## WHAT THIS TASK INVOLVES
Return nothing but the lines from the one containing "Annual value of" through the end of the records below, exactly as they stand and without pictures.

## RECORDS SUPPLIED

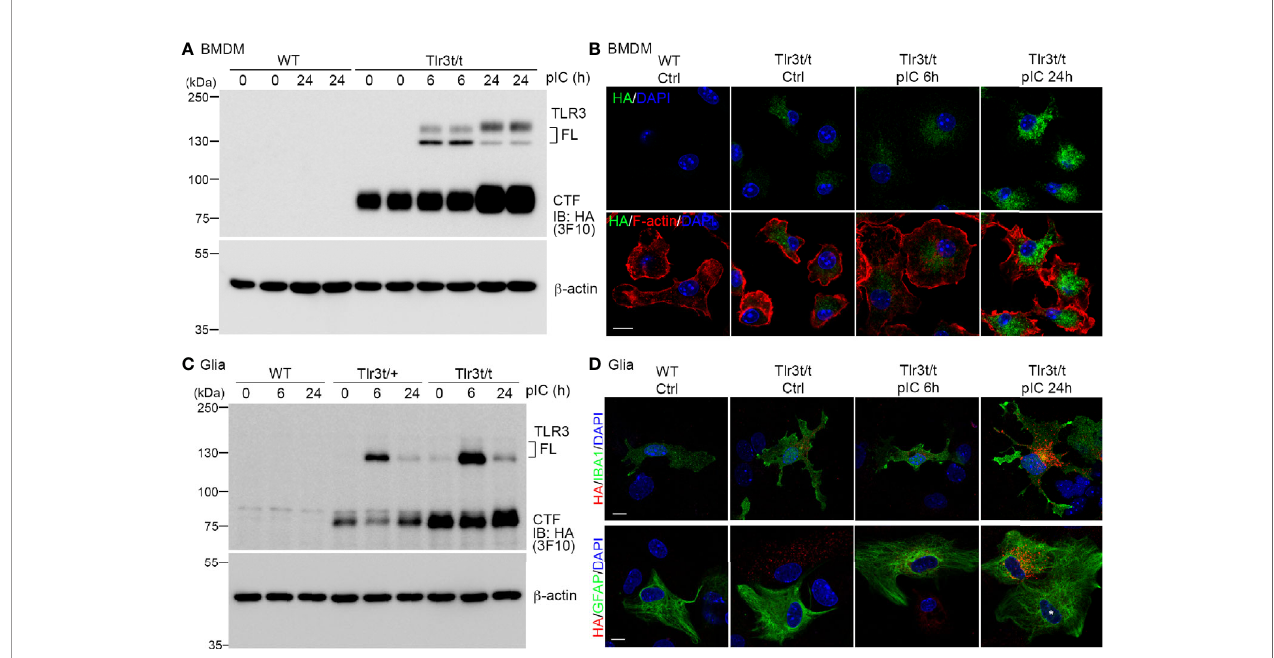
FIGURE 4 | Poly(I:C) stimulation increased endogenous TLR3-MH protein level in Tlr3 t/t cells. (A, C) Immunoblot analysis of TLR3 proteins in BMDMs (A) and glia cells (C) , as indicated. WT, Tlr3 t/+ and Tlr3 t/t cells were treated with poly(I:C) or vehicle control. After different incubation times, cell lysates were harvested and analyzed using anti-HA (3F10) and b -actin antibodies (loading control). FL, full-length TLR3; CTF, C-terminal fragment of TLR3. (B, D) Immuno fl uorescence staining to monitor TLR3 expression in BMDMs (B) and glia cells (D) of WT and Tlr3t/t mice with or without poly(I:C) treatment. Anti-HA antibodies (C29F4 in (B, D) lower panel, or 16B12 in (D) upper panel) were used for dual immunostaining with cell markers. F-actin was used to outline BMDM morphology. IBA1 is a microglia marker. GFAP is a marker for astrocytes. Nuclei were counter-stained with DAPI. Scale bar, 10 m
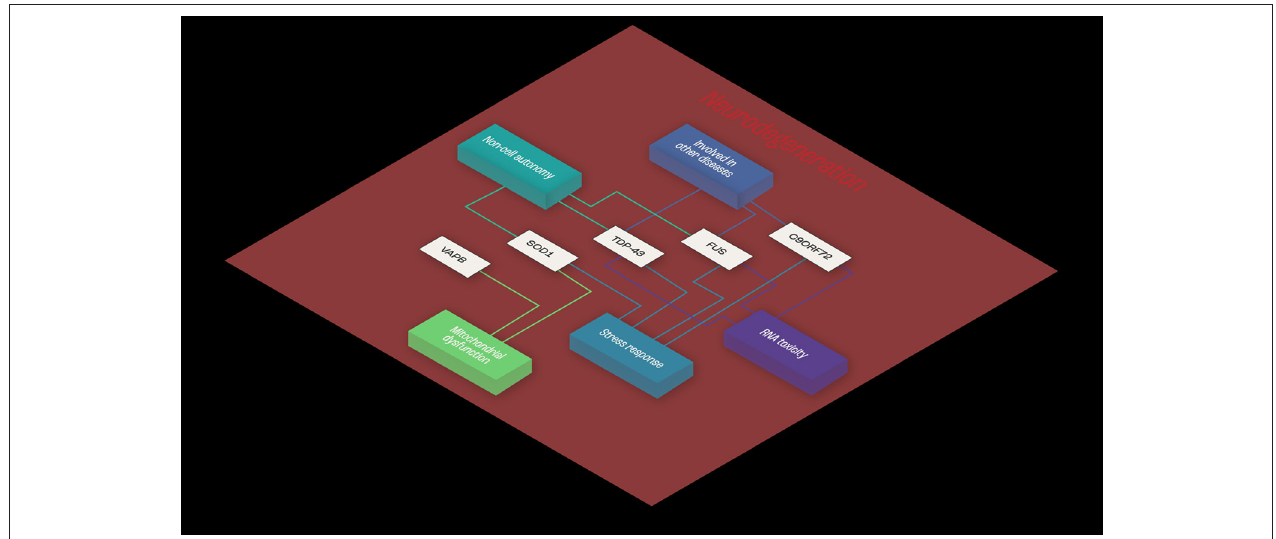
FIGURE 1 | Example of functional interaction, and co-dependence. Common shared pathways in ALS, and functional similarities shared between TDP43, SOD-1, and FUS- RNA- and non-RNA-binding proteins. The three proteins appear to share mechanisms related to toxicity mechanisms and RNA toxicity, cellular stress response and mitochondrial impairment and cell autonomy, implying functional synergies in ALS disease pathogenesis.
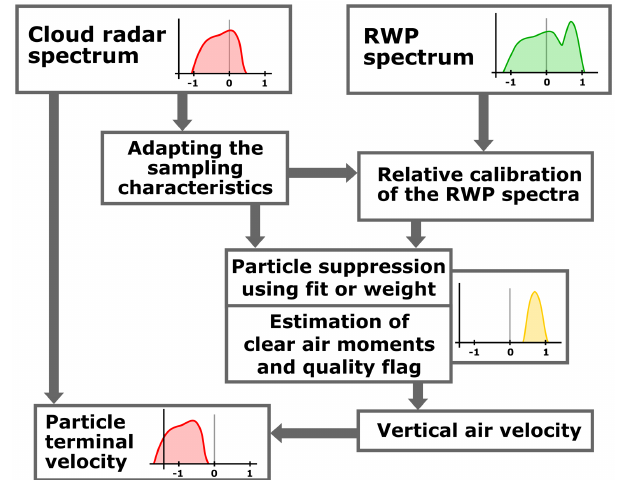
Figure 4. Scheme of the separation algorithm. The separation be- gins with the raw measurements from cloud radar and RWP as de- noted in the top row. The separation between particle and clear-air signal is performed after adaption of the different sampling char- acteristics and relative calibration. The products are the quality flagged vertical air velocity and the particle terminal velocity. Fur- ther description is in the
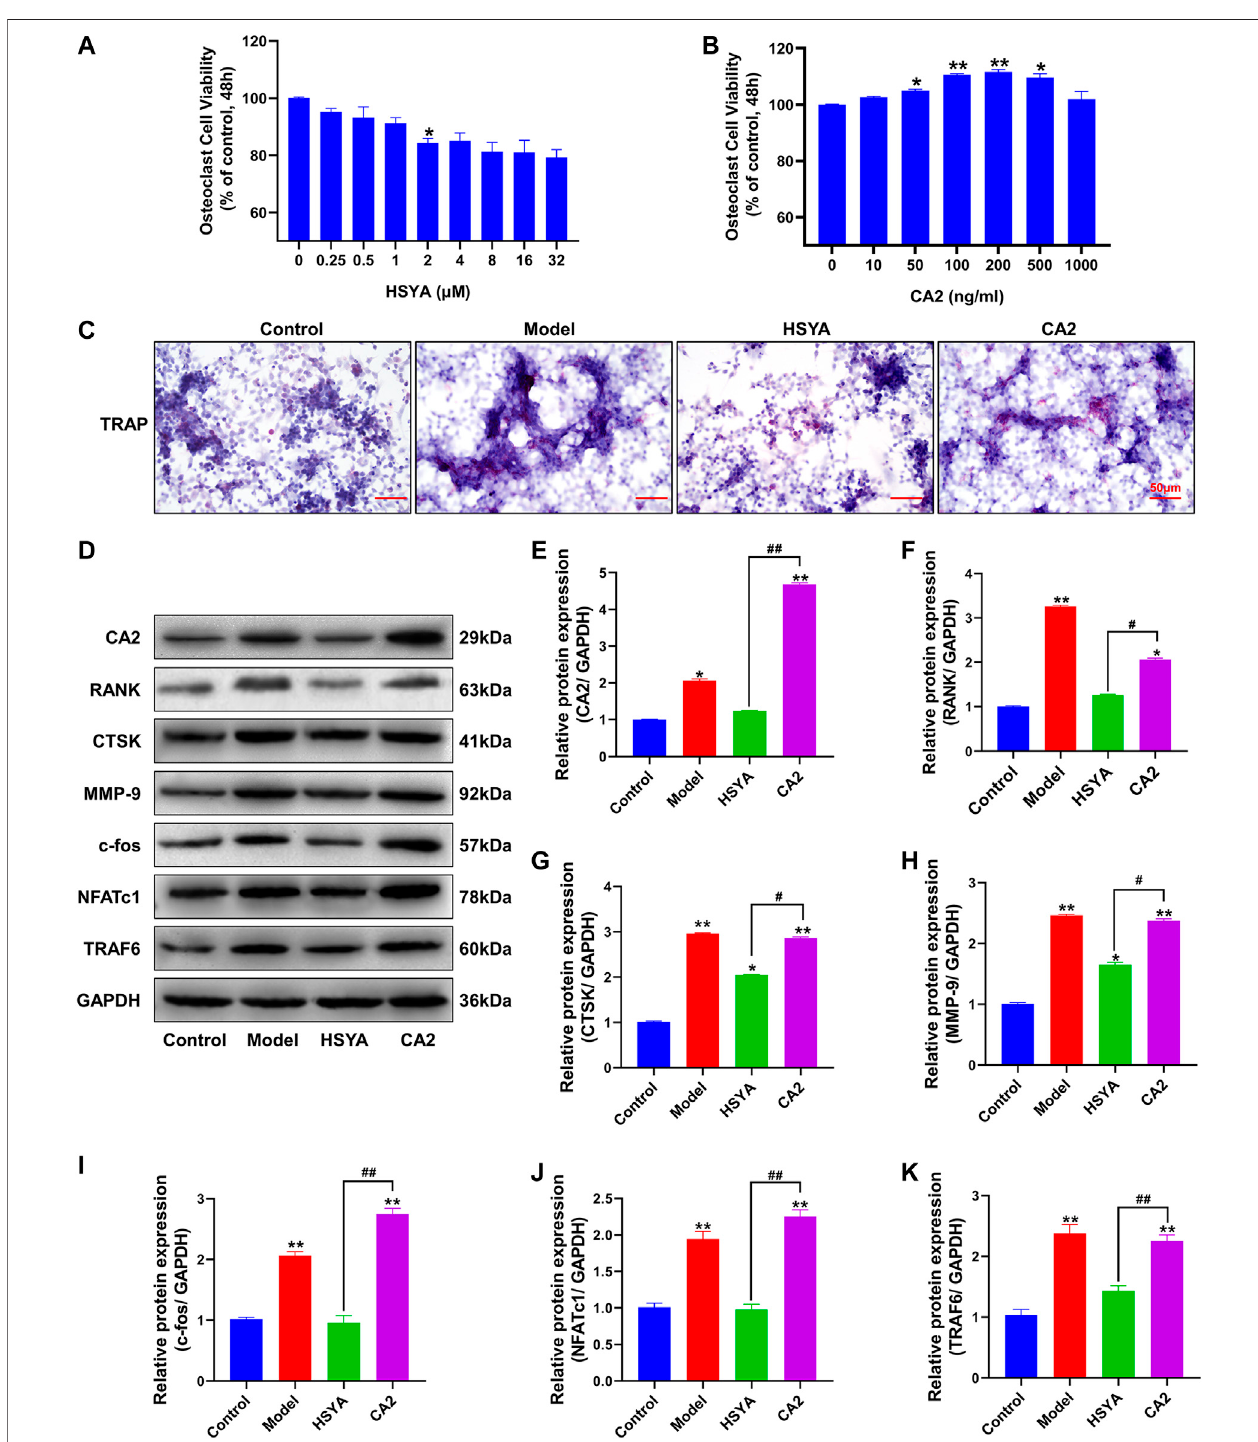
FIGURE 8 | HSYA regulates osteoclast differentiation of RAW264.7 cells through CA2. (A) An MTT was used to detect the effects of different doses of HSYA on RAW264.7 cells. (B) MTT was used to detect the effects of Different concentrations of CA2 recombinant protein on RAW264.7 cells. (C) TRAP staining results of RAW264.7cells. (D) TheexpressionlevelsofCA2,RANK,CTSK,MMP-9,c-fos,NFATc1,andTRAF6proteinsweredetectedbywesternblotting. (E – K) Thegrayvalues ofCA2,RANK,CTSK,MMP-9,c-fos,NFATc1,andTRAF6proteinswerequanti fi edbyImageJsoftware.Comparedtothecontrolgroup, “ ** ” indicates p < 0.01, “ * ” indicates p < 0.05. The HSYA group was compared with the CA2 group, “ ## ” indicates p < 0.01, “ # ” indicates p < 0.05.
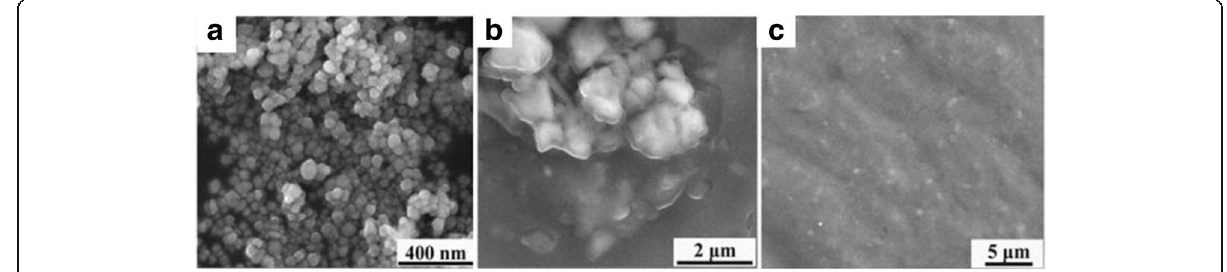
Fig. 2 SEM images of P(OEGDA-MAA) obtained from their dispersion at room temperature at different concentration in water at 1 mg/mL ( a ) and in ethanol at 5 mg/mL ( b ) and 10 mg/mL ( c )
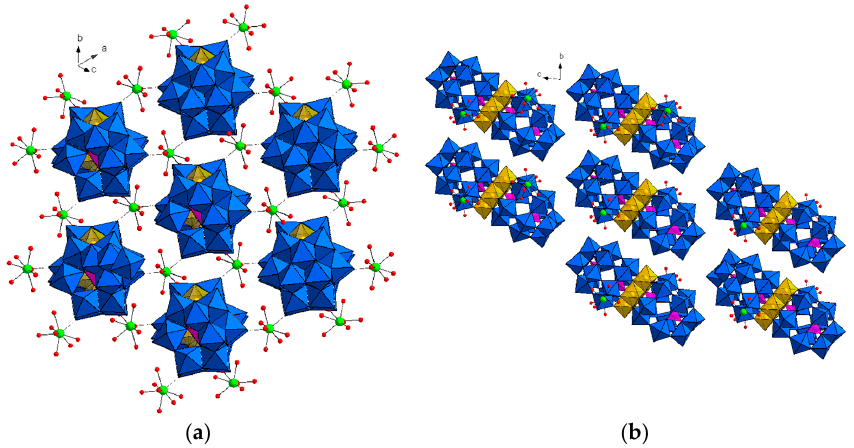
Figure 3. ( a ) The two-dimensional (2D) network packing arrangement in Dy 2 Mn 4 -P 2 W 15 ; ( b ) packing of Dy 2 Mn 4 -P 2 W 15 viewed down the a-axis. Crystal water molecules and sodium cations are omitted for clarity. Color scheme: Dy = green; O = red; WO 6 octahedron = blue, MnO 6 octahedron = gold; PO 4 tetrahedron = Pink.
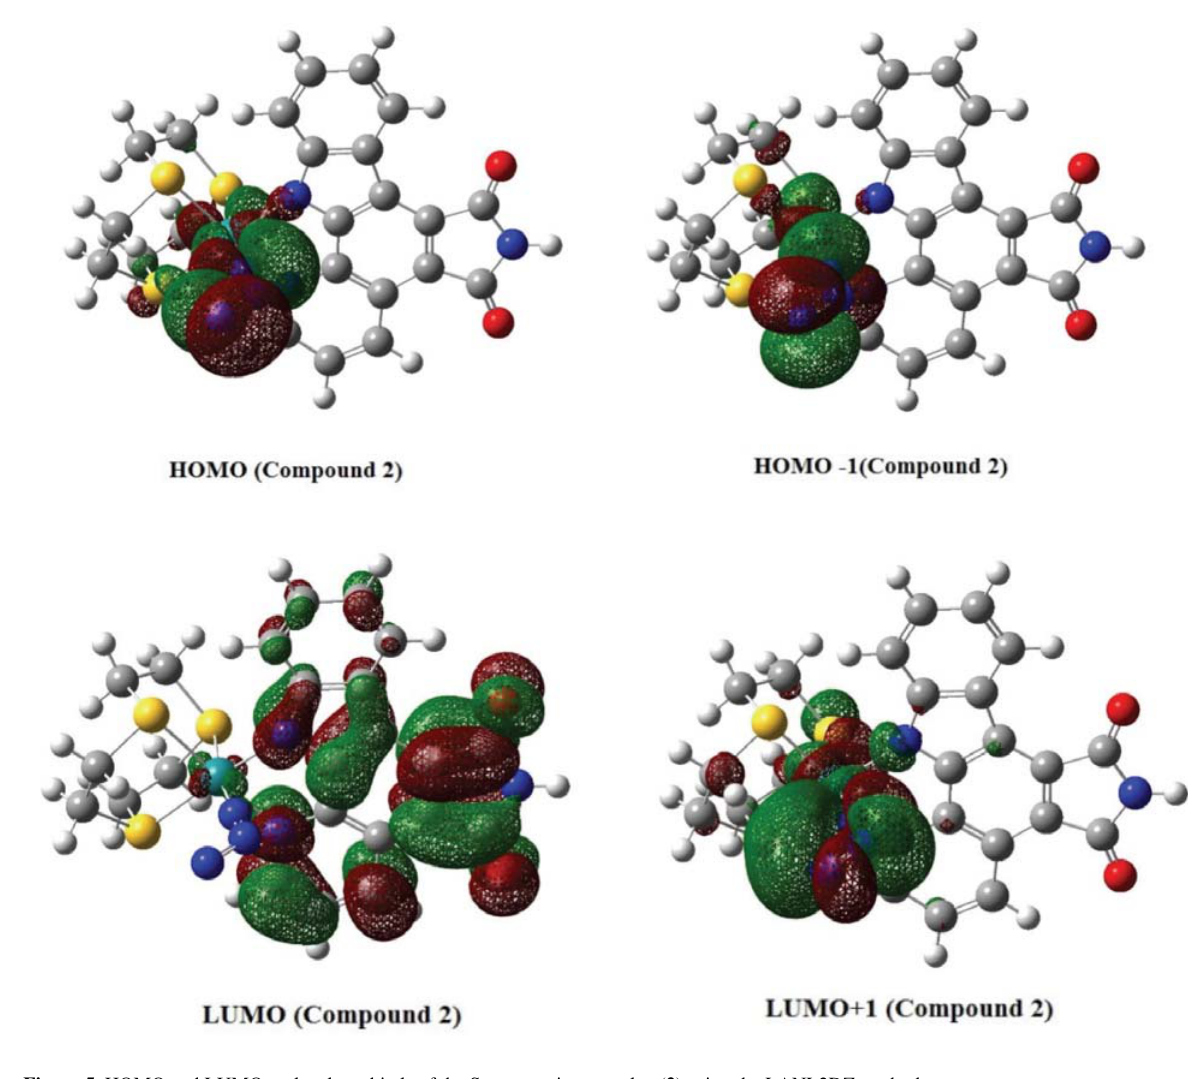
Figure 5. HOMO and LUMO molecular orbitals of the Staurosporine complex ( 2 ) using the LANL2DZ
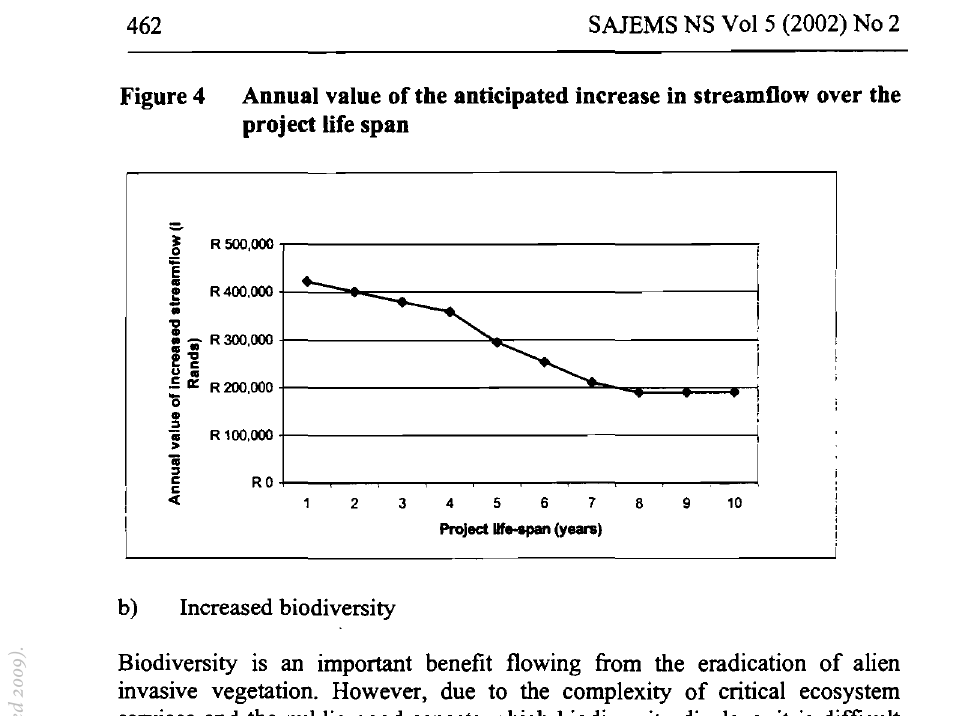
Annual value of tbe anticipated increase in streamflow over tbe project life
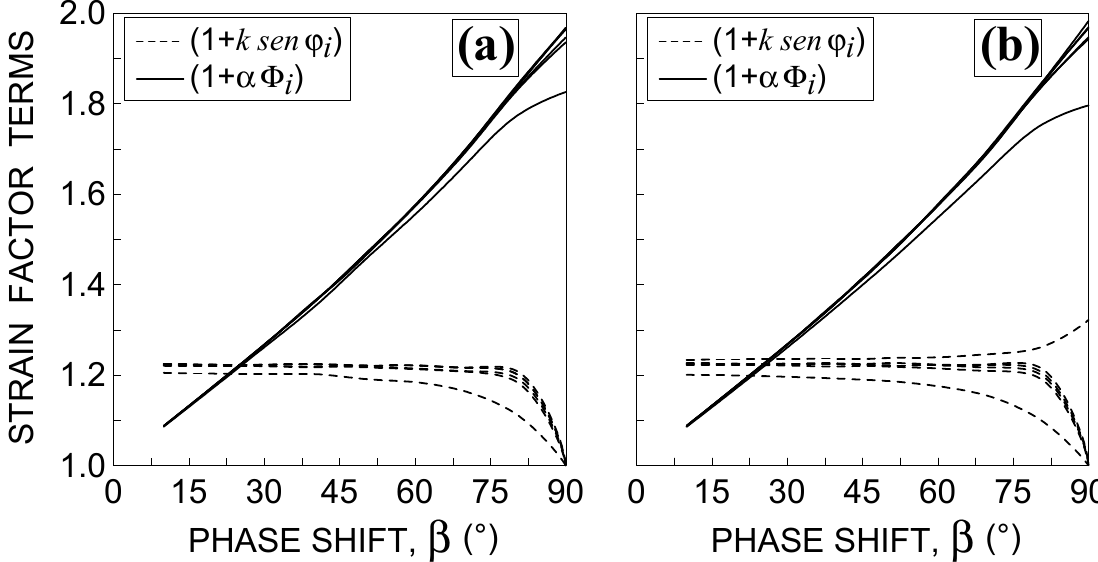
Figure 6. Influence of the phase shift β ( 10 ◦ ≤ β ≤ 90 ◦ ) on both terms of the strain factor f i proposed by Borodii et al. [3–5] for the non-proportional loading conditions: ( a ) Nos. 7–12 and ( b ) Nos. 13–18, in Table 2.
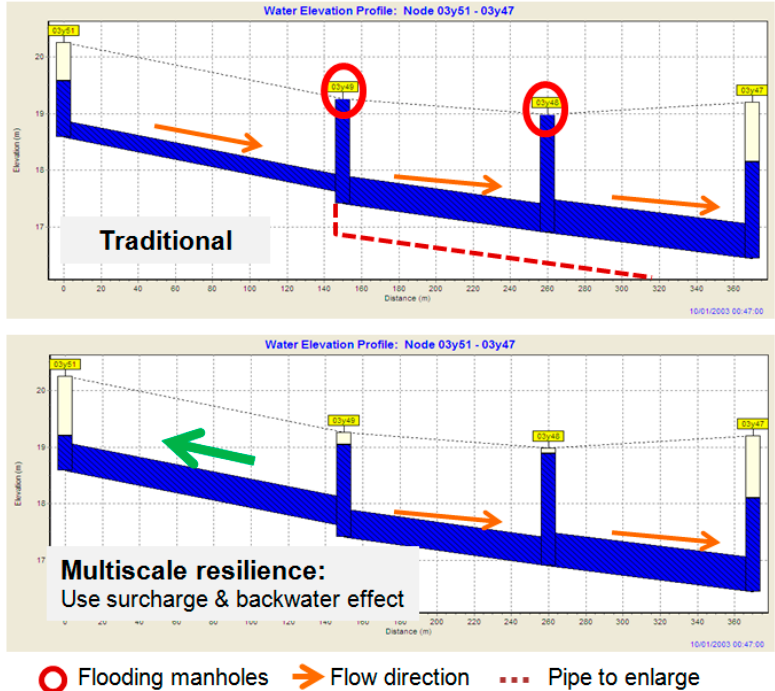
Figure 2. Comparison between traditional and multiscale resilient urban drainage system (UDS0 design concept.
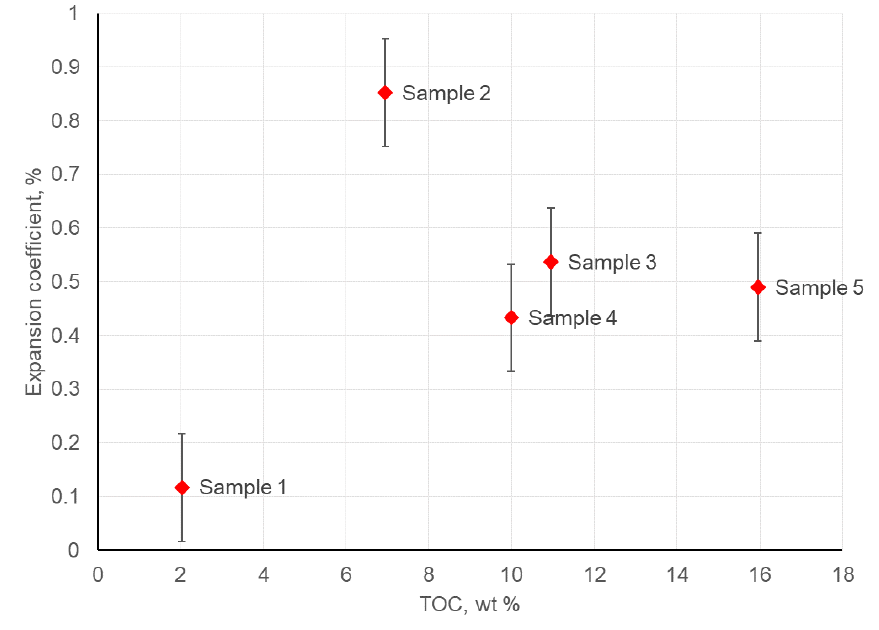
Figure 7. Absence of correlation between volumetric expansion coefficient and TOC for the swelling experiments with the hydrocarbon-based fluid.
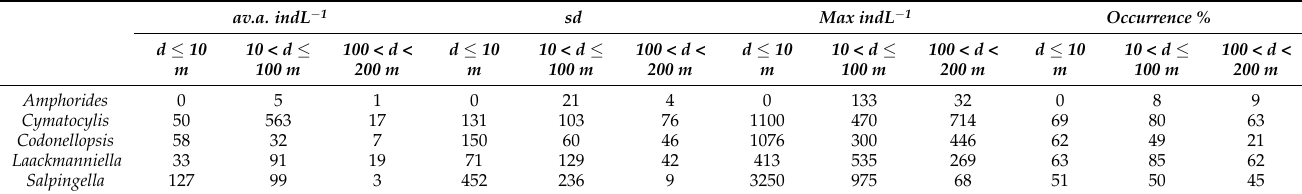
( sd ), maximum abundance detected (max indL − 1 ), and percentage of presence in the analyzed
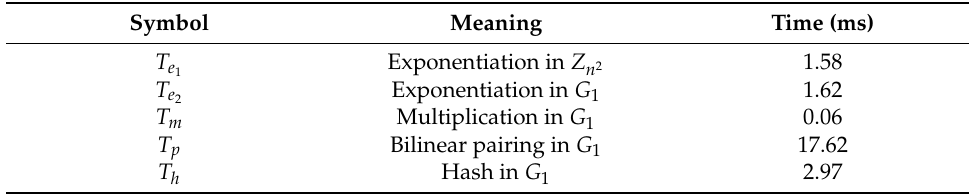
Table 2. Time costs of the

## SOLUTION FOR THIS TASK
Annual value of tbe anticipated increase in streamflow over tbe project life
Figure 6. Influence of the phase shift β ( 10 ◦ ≤ β ≤ 90 ◦ ) on both terms of the strain factor f i proposed by Borodii et al. [3–5] for the non-proportional loading conditions: ( a ) Nos. 7–12 and ( b ) Nos. 13–18, in Table 2.
Figure 2. Comparison between traditional and multiscale resilient urban drainage system (UDS0 design concept.
Figure 7. Absence of correlation between volumetric expansion coefficient and TOC for the swelling experiments with the hydrocarbon-based fluid.
( sd ), maximum abundance detected (max indL − 1 ), and percentage of presence in the analyzed
Table 2. Time costs of the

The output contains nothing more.